■ Problem
Collect all lines from the records below that include the word "following".

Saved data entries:
=== Section Start ===
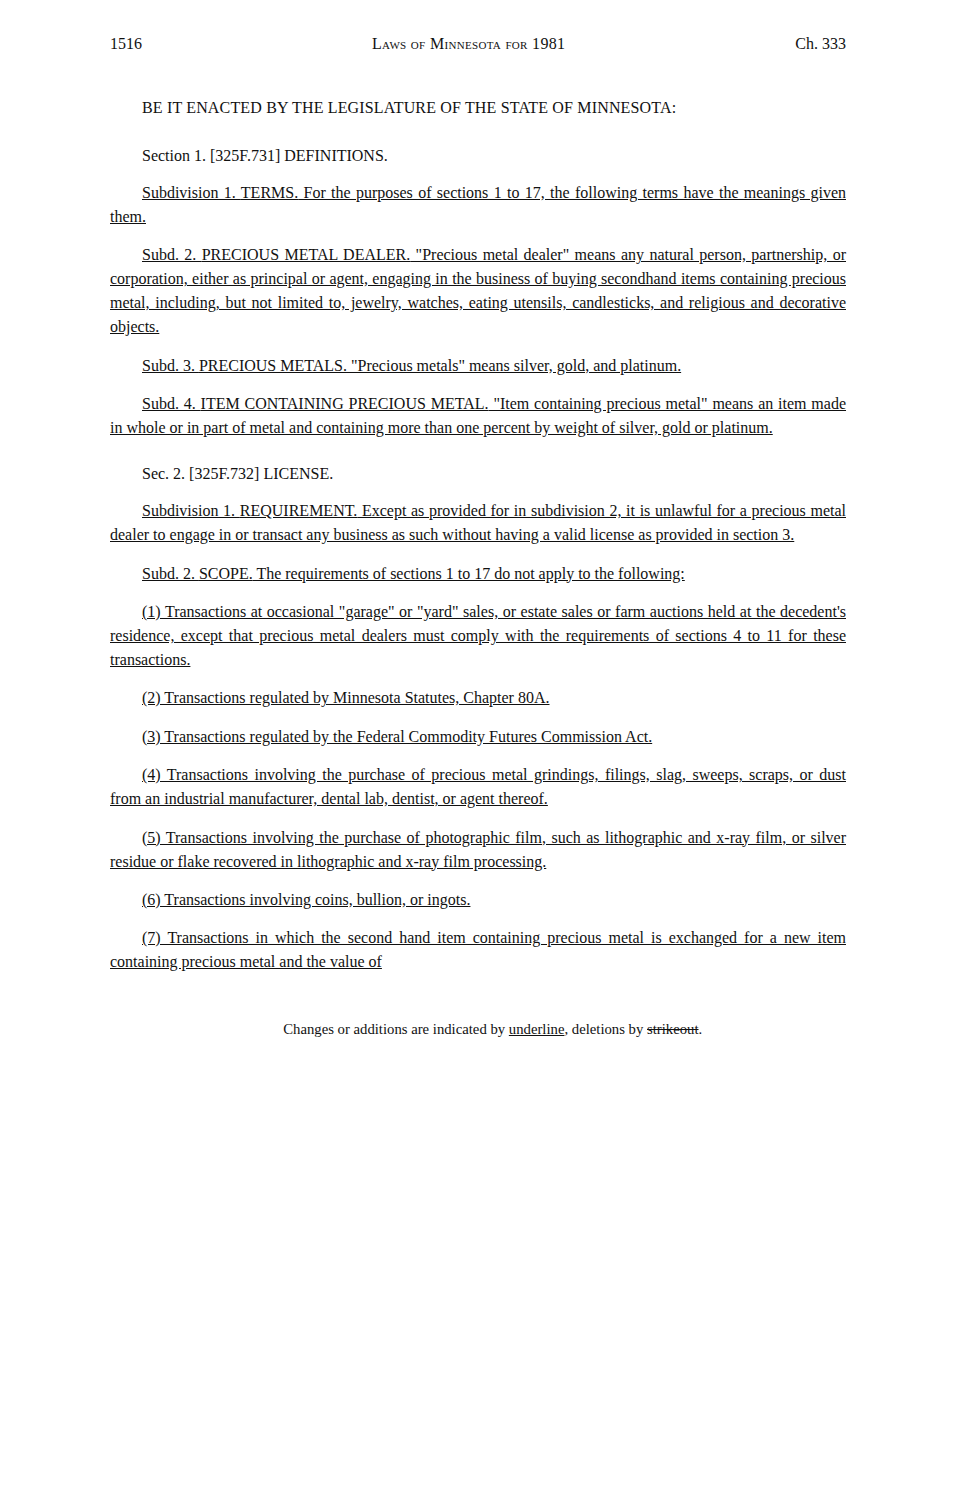1516 Laws of Minnesota for 1981 Ch. 333
Be it enacted by the Legislature of the State of Minnesota:
Section 1. [325F.731] Definitions.
Subdivision 1. Terms. For the purposes of sections 1 to 17, the following terms have the meanings given them.
Subd. 2. Precious metal dealer. "Precious metal dealer" means any natural person, partnership, or corporation, either as principal or agent, engaging in the business of buying secondhand items containing precious metal, including, but not limited to, jewelry, watches, eating utensils, candlesticks, and religious and decorative objects.
Subd. 3. Precious metals. "Precious metals" means silver, gold, and platinum.
Subd. 4. Item containing precious metal. "Item containing precious metal" means an item made in whole or in part of metal and containing more than one percent by weight of silver, gold or platinum.
Sec. 2. [325F.732] License.
Subdivision 1. Requirement. Except as provided for in subdivision 2, it is unlawful for a precious metal dealer to engage in or transact any business as such without having a valid license as provided in section 3.
Subd. 2. Scope. The requirements of sections 1 to 17 do not apply to the following:
(1) Transactions at occasional "garage" or "yard" sales, or estate sales or farm auctions held at the decedent's residence, except that precious metal dealers must comply with the requirements of sections 4 to 11 for these transactions.
(2) Transactions regulated by Minnesota Statutes, Chapter 80A.
(3) Transactions regulated by the Federal Commodity Futures Commission Act.
(4) Transactions involving the purchase of precious metal grindings, filings, slag, sweeps, scraps, or dust from an industrial manufacturer, dental lab, dentist, or agent thereof.
(5) Transactions involving the purchase of photographic film, such as lithographic and x-ray film, or silver residue or flake recovered in lithographic and x-ray film processing.
(6) Transactions involving coins, bullion, or ingots.
(7) Transactions in which the second hand item containing precious metal is exchanged for a new item containing precious metal and the value of
Changes or additions are indicated by underline, deletions by strikeout.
=== Section End ===
■ Response to the task
Subdivision 1. Terms. For the purposes of sections 1 to 17, the following terms have the meanings given them.
Subd. 2. Scope. The requirements of sections 1 to 17 do not apply to the following:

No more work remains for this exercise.